=== Begin Enclosure ===

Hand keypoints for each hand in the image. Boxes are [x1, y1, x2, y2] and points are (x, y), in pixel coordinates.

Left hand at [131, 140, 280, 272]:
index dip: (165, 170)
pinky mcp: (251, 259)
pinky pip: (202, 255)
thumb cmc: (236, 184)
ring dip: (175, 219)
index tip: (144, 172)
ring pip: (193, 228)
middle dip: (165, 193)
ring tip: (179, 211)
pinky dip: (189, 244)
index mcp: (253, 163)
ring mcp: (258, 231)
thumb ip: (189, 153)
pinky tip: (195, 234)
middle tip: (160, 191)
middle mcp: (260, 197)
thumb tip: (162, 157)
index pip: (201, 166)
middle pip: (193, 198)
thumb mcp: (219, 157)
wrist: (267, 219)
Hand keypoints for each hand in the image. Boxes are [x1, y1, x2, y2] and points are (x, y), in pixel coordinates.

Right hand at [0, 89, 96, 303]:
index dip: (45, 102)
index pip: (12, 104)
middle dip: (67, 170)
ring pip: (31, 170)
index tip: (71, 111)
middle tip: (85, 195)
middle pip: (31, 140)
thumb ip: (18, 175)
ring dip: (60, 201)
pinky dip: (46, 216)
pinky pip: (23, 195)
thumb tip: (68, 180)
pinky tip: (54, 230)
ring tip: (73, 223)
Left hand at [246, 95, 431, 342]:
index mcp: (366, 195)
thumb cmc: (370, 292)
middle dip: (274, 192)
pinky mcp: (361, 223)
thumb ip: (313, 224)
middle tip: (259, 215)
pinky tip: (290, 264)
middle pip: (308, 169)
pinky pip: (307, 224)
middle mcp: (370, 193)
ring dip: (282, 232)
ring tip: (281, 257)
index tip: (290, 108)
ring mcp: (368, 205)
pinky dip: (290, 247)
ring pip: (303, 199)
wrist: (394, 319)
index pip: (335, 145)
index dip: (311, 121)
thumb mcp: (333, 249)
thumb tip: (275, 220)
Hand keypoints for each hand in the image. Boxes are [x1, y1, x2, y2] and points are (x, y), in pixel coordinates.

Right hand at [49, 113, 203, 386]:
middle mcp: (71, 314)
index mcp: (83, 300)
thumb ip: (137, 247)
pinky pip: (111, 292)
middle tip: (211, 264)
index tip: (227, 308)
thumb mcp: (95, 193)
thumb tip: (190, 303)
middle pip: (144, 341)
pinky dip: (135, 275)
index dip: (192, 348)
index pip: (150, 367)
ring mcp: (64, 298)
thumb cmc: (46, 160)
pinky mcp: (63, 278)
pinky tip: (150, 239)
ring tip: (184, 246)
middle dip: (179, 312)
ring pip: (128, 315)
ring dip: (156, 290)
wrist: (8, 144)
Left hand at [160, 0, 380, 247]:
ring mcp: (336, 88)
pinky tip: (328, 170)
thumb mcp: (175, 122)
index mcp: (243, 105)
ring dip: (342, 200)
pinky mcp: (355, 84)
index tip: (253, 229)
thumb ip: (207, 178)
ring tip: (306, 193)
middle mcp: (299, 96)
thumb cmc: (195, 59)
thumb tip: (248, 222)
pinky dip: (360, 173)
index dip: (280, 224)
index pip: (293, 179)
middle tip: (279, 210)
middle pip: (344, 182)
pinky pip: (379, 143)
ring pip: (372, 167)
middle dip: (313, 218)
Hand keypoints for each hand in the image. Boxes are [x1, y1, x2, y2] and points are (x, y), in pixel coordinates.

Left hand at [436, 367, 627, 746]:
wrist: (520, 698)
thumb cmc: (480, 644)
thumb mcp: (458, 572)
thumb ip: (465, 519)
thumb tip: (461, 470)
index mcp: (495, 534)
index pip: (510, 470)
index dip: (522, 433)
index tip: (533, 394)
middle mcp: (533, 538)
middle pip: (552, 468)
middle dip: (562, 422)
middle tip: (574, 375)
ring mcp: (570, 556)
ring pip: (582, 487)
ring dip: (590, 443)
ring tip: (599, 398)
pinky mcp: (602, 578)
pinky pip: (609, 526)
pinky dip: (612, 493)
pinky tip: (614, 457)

=== End Enclosure ===

Exercise requirements:
Reproduce each entry above exactly, keeping every word.

Answer section:
Hand keypoints for each hand in the image. Boxes are [x1, y1, x2, y2] and points are (x, y), in pixel coordinates.

Left hand at [131, 140, 280, 272]:
index dip: (165, 170)
pinky mcp: (251, 259)
pinky pip: (202, 255)
thumb cmc: (236, 184)
ring dip: (175, 219)
index tip: (144, 172)
ring pip: (193, 228)
middle dip: (165, 193)
ring tip: (179, 211)
pinky dip: (189, 244)
index mcp: (253, 163)
ring mcp: (258, 231)
thumb ip: (189, 153)
pinky tip: (195, 234)
middle tip: (160, 191)
middle mcp: (260, 197)
thumb tip: (162, 157)
index pip: (201, 166)
middle pip: (193, 198)
thumb mcp: (219, 157)
wrist: (267, 219)
Hand keypoints for each hand in the image. Boxes are [x1, y1, x2, y2] and points are (x, y), in pixel coordinates.

Right hand at [0, 89, 96, 303]:
index dip: (45, 102)
index pip: (12, 104)
middle dip: (67, 170)
ring pip: (31, 170)
index tip: (71, 111)
middle tip: (85, 195)
middle pip: (31, 140)
thumb ip: (18, 175)
ring dip: (60, 201)
pinky dip: (46, 216)
pinky pip: (23, 195)
thumb tip: (68, 180)
pinky tip: (54, 230)
ring tip: (73, 223)
Left hand at [246, 95, 431, 342]:
index mcp: (366, 195)
thumb cmc: (370, 292)
middle dip: (274, 192)
pinky mcp: (361, 223)
thumb ip: (313, 224)
middle tip: (259, 215)
pinky tip: (290, 264)
middle pip: (308, 169)
pinky pip: (307, 224)
middle mcp: (370, 193)
ring dip: (282, 232)
ring tip: (281, 257)
index tip: (290, 108)
ring mcp: (368, 205)
pinky dip: (290, 247)
ring pip: (303, 199)
wrist: (394, 319)
index pip: (335, 145)
index dip: (311, 121)
thumb mcp: (333, 249)
thumb tip: (275, 220)
Hand keypoints for each hand in the image. Boxes are [x1, y1, x2, y2] and points are (x, y), in pixel coordinates.

Right hand at [49, 113, 203, 386]:
middle mcp: (71, 314)
index mcp: (83, 300)
thumb ip: (137, 247)
pinky pip: (111, 292)
middle tip: (211, 264)
index tip: (227, 308)
thumb mcp: (95, 193)
thumb tip: (190, 303)
middle pip: (144, 341)
pinky dip: (135, 275)
index dip: (192, 348)
index pip: (150, 367)
ring mcp: (64, 298)
thumb cmc: (46, 160)
pinky mcp: (63, 278)
pinky tip: (150, 239)
ring tip: (184, 246)
middle dip: (179, 312)
ring pip: (128, 315)
ring dip: (156, 290)
wrist: (8, 144)
Left hand at [160, 0, 380, 247]:
ring mcp: (336, 88)
pinky tip: (328, 170)
thumb mcp: (175, 122)
index mcp: (243, 105)
ring dip: (342, 200)
pinky mcp: (355, 84)
index tip: (253, 229)
thumb ip: (207, 178)
ring tip: (306, 193)
middle mcp: (299, 96)
thumb cmc: (195, 59)
thumb tip: (248, 222)
pinky dip: (360, 173)
index dip: (280, 224)
index pip: (293, 179)
middle tip: (279, 210)
middle pip: (344, 182)
pinky pip: (379, 143)
ring pip: (372, 167)
middle dip: (313, 218)
Hand keypoints for each hand in the image. Boxes are [x1, y1, x2, y2] and points are (x, y), in pixel coordinates.

Left hand at [436, 367, 627, 746]:
wrist: (520, 698)
thumb cmc: (480, 644)
thumb mcp: (458, 572)
thumb ip: (465, 519)
thumb tip: (461, 470)
index mcp: (495, 534)
index pip: (510, 470)
index dip: (522, 433)
index tip: (533, 394)
middle mcp: (533, 538)
middle pip: (552, 468)
middle dip: (562, 422)
middle tip: (574, 375)
ring mcp: (570, 556)
ring pip: (582, 487)
ring dip: (590, 443)
ring tip: (599, 398)
pinky mcp: (602, 578)
pinky pip: (609, 526)
pinky dip: (612, 493)
pinky tip: (614, 457)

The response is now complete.